= Task requirements =
Pull every line containing the word "scenarios" from the records.

(Data for analysis)

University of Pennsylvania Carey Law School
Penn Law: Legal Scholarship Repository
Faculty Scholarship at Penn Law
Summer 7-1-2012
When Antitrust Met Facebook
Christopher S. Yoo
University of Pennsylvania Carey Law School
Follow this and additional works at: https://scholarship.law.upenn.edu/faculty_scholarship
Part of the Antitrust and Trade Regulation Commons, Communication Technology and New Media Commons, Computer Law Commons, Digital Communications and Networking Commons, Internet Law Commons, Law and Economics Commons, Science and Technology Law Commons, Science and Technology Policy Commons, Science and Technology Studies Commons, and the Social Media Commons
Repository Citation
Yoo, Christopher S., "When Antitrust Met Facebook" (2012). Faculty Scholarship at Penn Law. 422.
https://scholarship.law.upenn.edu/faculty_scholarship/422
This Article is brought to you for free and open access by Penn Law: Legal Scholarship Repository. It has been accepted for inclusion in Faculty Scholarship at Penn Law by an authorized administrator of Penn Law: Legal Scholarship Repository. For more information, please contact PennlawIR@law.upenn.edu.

(End Data for analysis)
(Data for analysis)

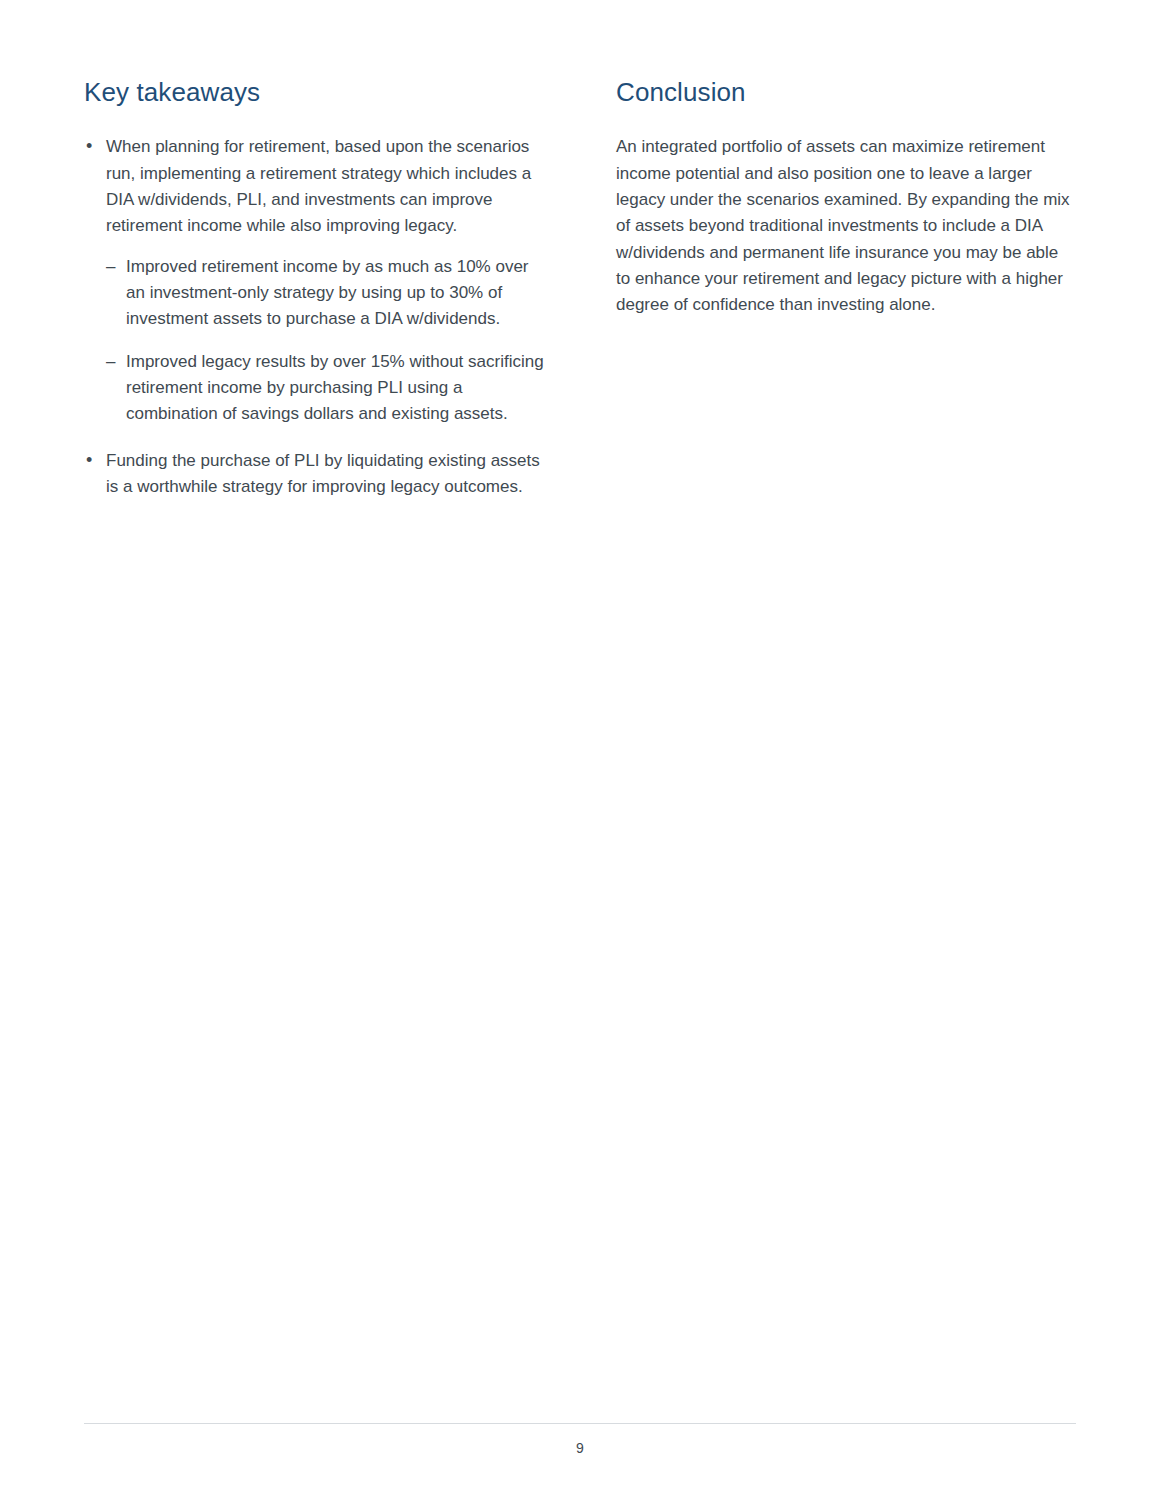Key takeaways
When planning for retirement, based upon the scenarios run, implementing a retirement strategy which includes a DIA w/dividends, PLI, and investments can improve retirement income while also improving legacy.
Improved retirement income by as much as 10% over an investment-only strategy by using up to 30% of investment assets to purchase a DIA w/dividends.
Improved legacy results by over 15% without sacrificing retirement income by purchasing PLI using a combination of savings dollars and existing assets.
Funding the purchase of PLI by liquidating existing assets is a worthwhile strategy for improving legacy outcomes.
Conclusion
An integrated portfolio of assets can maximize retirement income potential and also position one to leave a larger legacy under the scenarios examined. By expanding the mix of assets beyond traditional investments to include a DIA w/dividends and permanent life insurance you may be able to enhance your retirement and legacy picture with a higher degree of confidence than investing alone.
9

(End Data for analysis)

= Task answer =
When planning for retirement, based upon the scenarios run, implementing a retirement strategy which includes a DIA w/dividends, PLI, and investments can improve retirement income while also improving legacy.
An integrated portfolio of assets can maximize retirement income potential and also position one to leave a larger legacy under the scenarios examined. By expanding the mix of assets beyond traditional investments to include a DIA w/dividends and permanent life insurance you may be able to enhance your retirement and legacy picture with a higher degree of confidence than investing alone.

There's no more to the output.